Shaw: Python 3.13 gets a JIT

Posted Jan 11, 2024 9:03 UTC (Thu) by gabrielesvelto (guest, #83884)
In reply to: Shaw: Python 3.13 gets a JIT by lwnuser573
Parent article: Shaw: Python 3.13 gets a JIT

I find it kind of odd that they claim this is a new technique, because something similar - under the name of inline-threading - has been around since forever. Here's the original article about it (1998): https://dl.acm.org/doi/pdf/10.1145/277650.277743

And here's SableVM's implementation for a practical application (2003): https://www.sable.mcgill.ca/publications/papers/2003-2/sa...

Shaw: Python 3.13 gets a JIT

Posted Jan 11, 2024 10:46 UTC (Thu) by atnot (subscriber, #124910) [Link] (1 responses)

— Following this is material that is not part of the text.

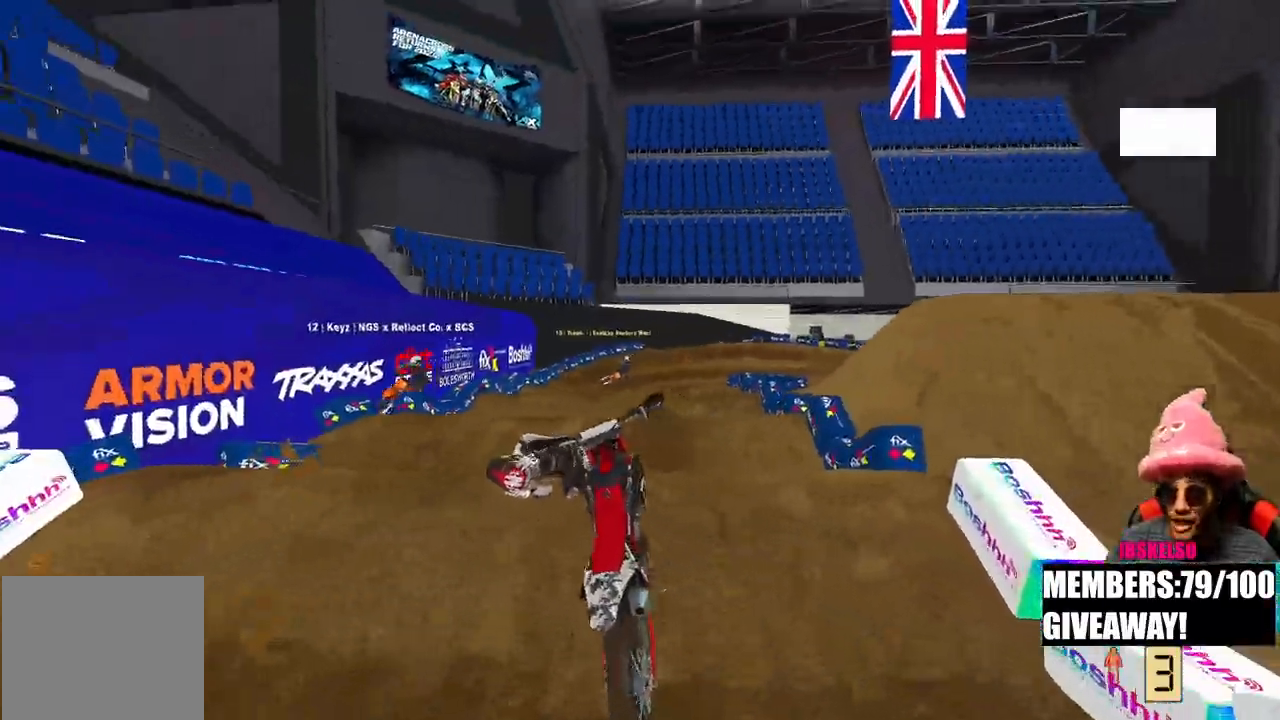
{"buttons": [], "left_stick": "left", "right_stick": "down", "events": [[50, "left_stick", "left"], [383, "DPAD_LEFT", "down"], [400, "DPAD_UP", "down"], [450, "DPAD_LEFT", "up"], [500, "DPAD_UP", "up"]]}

I had the same thought: this reminds me a lot of what firefox calls the "baseline JIT"

> The Baseline JIT. Each bytecode instruction is compiled directly to a small piece of machine code.

https://hacks.mozilla.org/2019/08/the-baseline-interprete...

Apple Webkit's JavaScriptCore seems to use the same concept and terminology

> In a nutshell, the Baseline JIT is a template JIT and what that means is that it generates specific machine code for the bytecode operation. There are two key factors that allow the Baseline JIT a speed up over the LLInt3:
> Removal of interpreter dispatch. Interpreter dispatch is the costliest part of interpretation, since the indirect branches used for selecting the implementation of an opcode are hard for the CPU to predict.

https://zon8.re/posts/jsc-internals-part2-the-llint-and-b...

Shaw: Python 3.13 gets a JIT

Posted Jan 11, 2024 12:00 UTC (Thu) by Wol (subscriber, #4433) [Link]

My immediate reaction to this is p-code.

Compile a high-level language to p-code, and you're going to be spending nearly all your time inside internal function calls, and your interpreter is going to be doing very little.

Okay, it's not a jit, it's not patched your code to machine code, but the effect is pretty much the same ...

Cheers,
Wol

Shaw: Python 3.13 gets a JIT

Posted Jan 11, 2024 12:29 UTC (Thu) by qwertyface (subscriber, #84167) [Link] (2 responses)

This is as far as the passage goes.